(Aim of the exercise) A precise reproduction of every record below is needed, minus the pictures.

(Record excerpts)
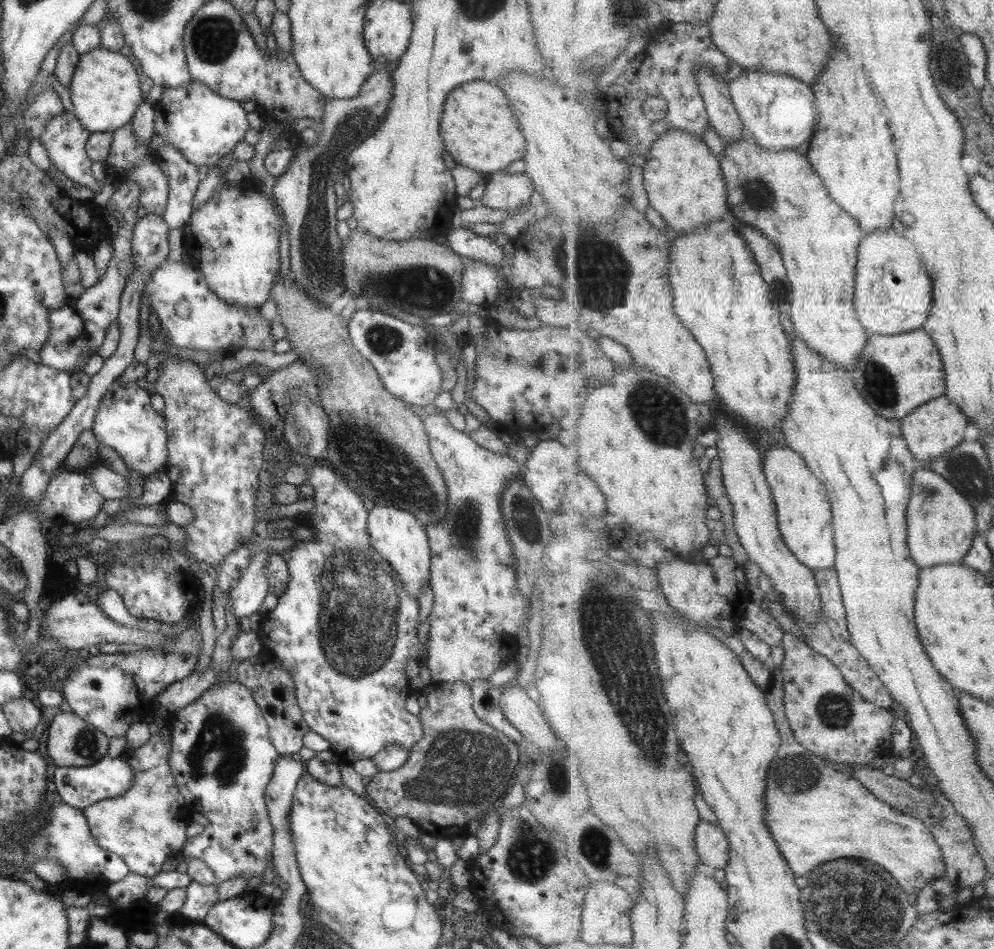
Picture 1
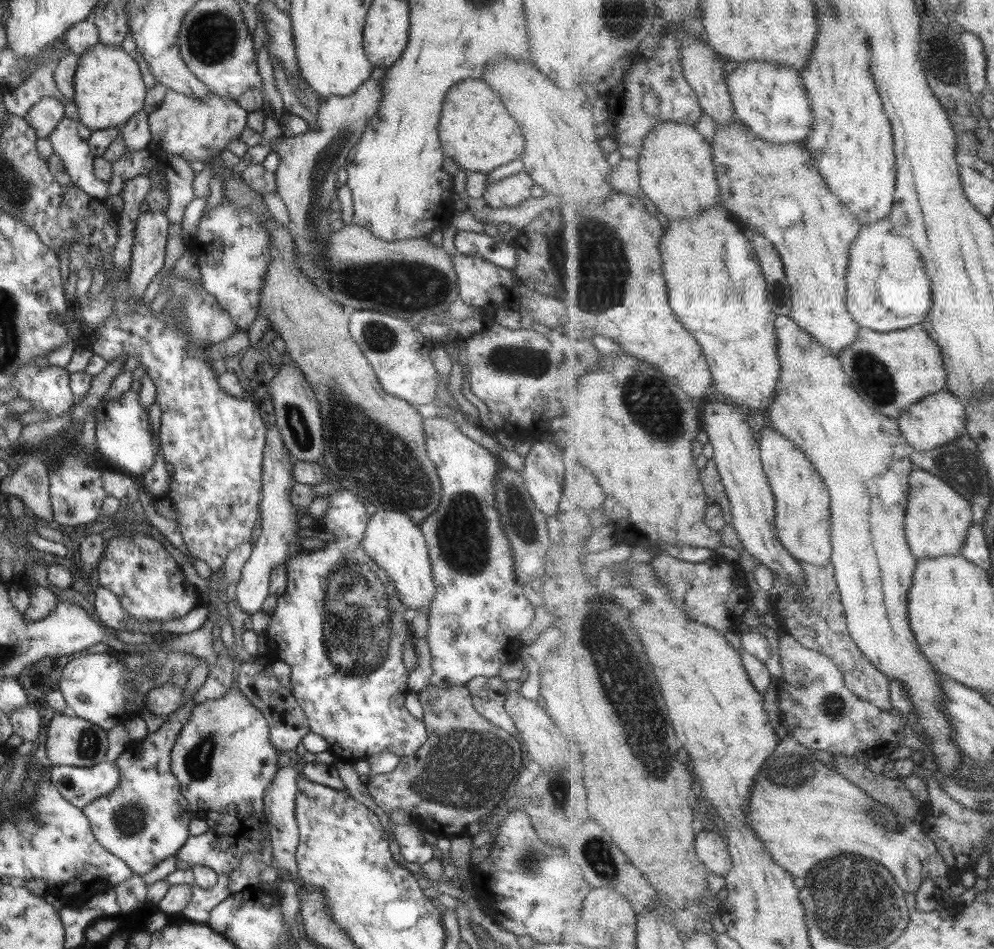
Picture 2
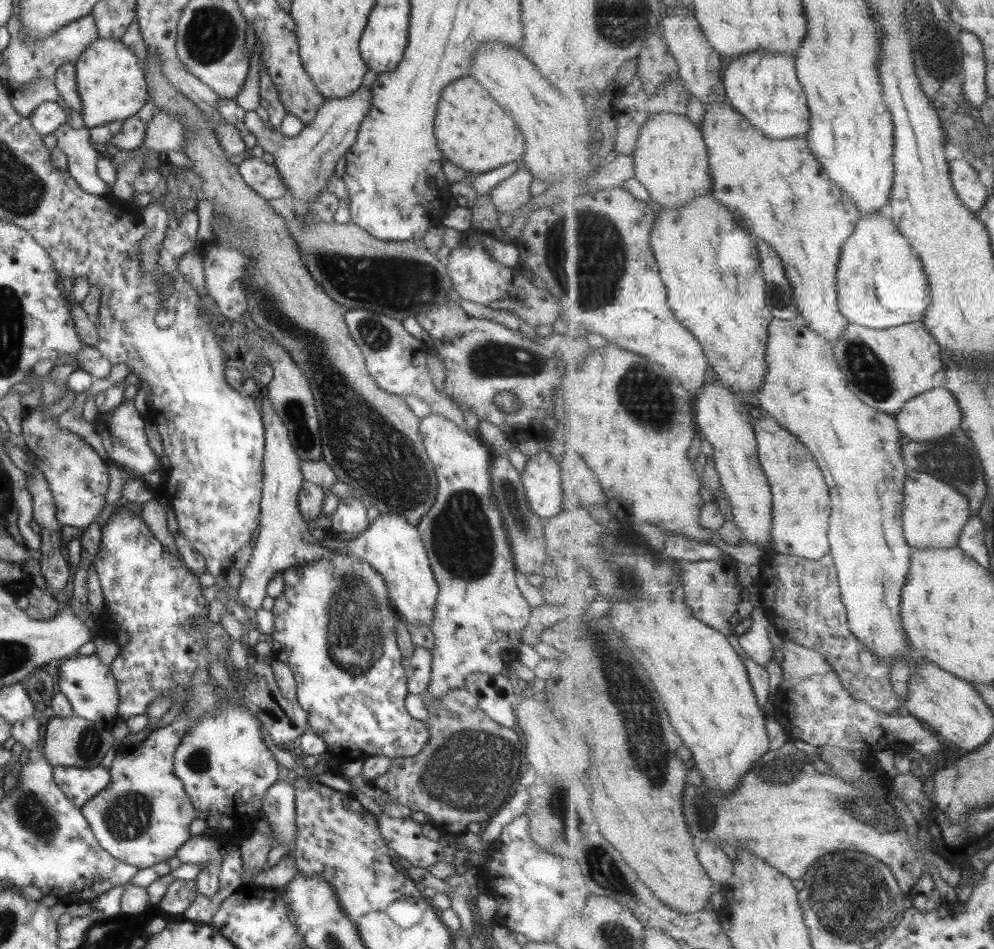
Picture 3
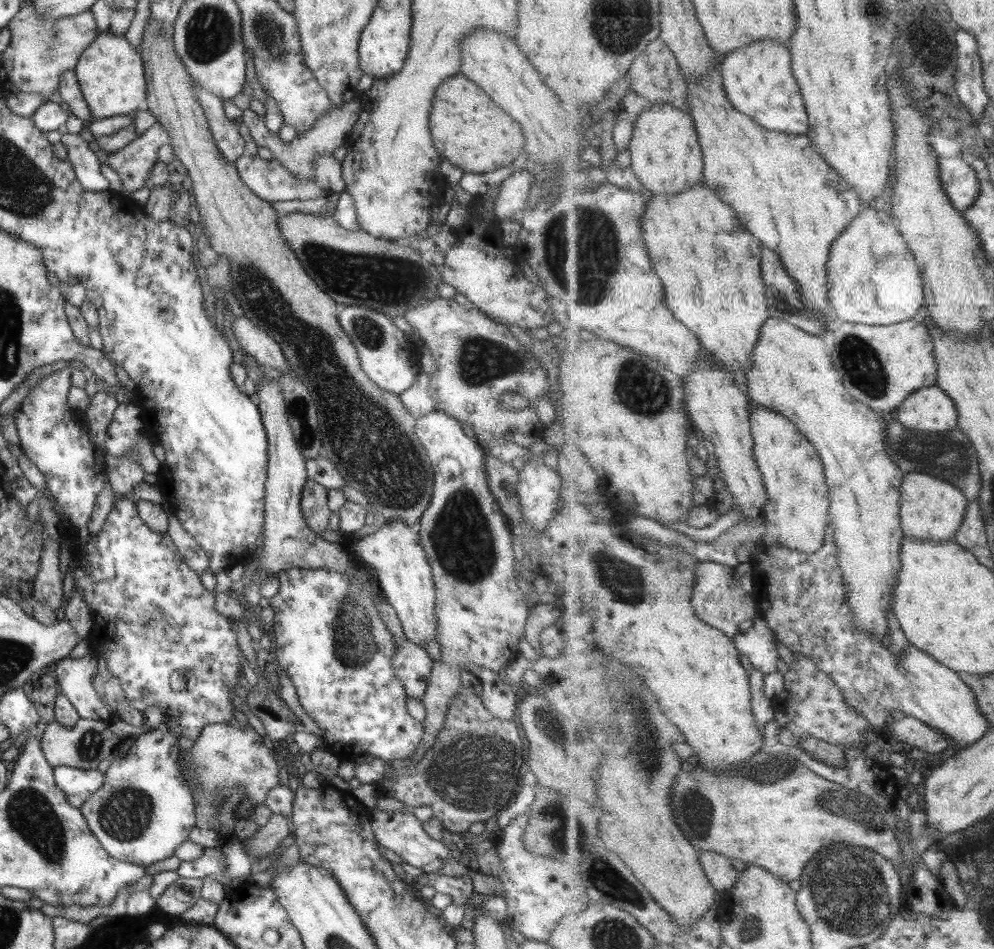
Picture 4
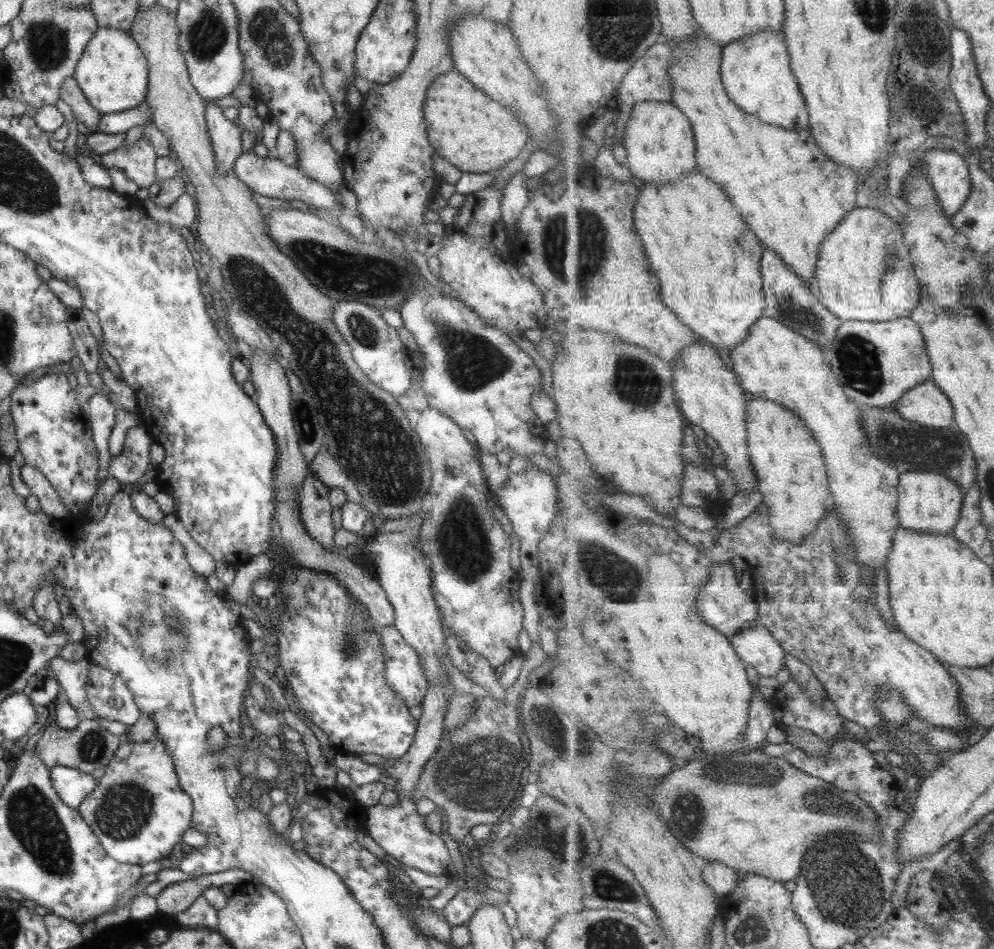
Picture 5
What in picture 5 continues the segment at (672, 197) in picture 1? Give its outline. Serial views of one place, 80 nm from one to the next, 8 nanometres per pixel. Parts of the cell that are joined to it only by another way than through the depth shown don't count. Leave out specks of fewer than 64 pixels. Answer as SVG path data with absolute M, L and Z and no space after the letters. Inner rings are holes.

(Solution for this task)
Picture 1
Picture 2
Picture 3
Picture 4
Picture 5
What in picture 5 continues the segment at (672, 197) in picture 1? Give its outline. Serial views of one place, 80 nm from one to the next, 8 nanometres per pixel. Parts of the cell that are joined to it only by another way than through the depth shown don't count. Leave out specks of fewer than 64 pixels. Answer as SVG path data with absolute M, L and Z and no space after the letters. Inner rings are holes.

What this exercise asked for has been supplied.